Das Verwaltungsgericht begründet seinen gegenteiligen Standpunkt damit, daß es sich bei einer Abschiebungsandrohung "faktisch" um einen Verwaltungsakt mit Dauerwirkung handele, der nach der Sach- und Rechtslage im Zeitpunkt der letzten mündlichen Verhandlung zu beurteilen sei. Diese Ansicht ist rechtsirrig. Das Verwaltungsgericht verwechselt die Dauer der behördlichen Maßnahme mit der Dauer der von ihr erzeugten Rechtswirkungen.

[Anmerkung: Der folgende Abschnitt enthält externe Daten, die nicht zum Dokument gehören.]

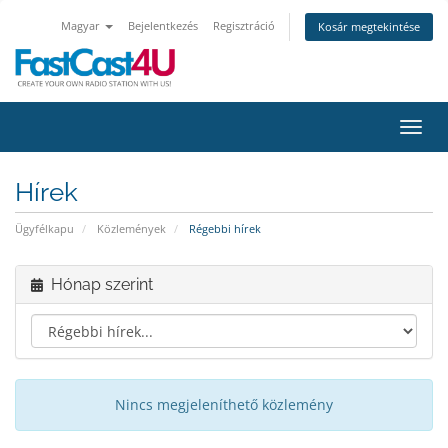
Magyar
Bejelentkezés
Regisztráció
Kosár megtekintése
Váltá
Hírek
Ügyfélkapu
Közlemények
Régebbi hírek
Hónap szerint
Nincs megjeleníthető közlemény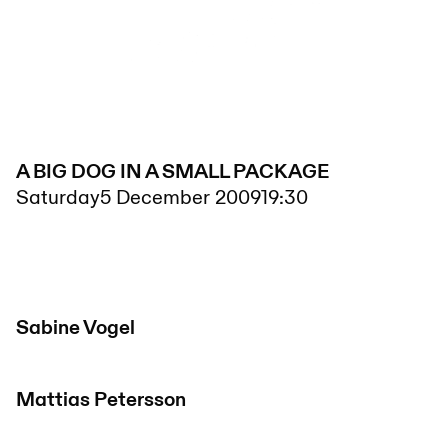
A BIG DOG IN A SMALL PACKAGE
Saturday
5 December 2009
19:30
Sabine Vogel
Mattias Petersson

Die bis zur Erfüllung der auferlegten Verpflichtung durch den Betroffenen oder bis zum Vollzug des Verwaltungsaktes bestehende Pflicht zur Befolgung der getroffenen Anordnung begründet noch nicht den Dauercharakter des Verwaltungsaktes selbst. Der Senat geht daher in Übereinstimmung mit dem Bundesverwaltungsgericht (Urt. v. 03.11.1987 - 9 C 254.87) davon aus, daß - ebenso wie bei anderen ordnungsbehördlichen Verfügungen - für die verwaltungsgerichtliche Beurteilung der Rechtmäßigkeit einer Ausreiseaufforderung und Abschiebungsandrohung nach § 28 AsylVfG die Sach- und Rechtslage im Zeitpunkt der behördlichen Entscheidung maßgeblich ist.

16

In diesem Zeitpunkt lag dem Beklagten zu 2) jedoch weder ein Duldungsantrag des Klägers vor, noch war ihm bekannt, daß dieser Vater eines von einer deutschen Staatsangehörigen in Hannover geborenen Kindes ist. Dies ist dem Beklagten zu 2) erst nach Wirksamwerden seiner Verfügung mitgeteilt worden. Somit bestand für ihn keine Veranlassung, noch hatte er überhaupt die Möglichkeit, diesen Umstand beim Erlaß seiner Verfügung zu berücksichtigen.

17

Daher konnte das erstinstanzliche Urteil keinen Bestand haben.

18

Die Nebenentscheidungen folgen aus §§ 154 Abs. 1, 167 VwGO und §§ 708 Nr. 10, 711 ZPO.

19

Gründe für die Zulassung der Revision (§ 132 Abs. 2 VwGO) sind nicht gegeben.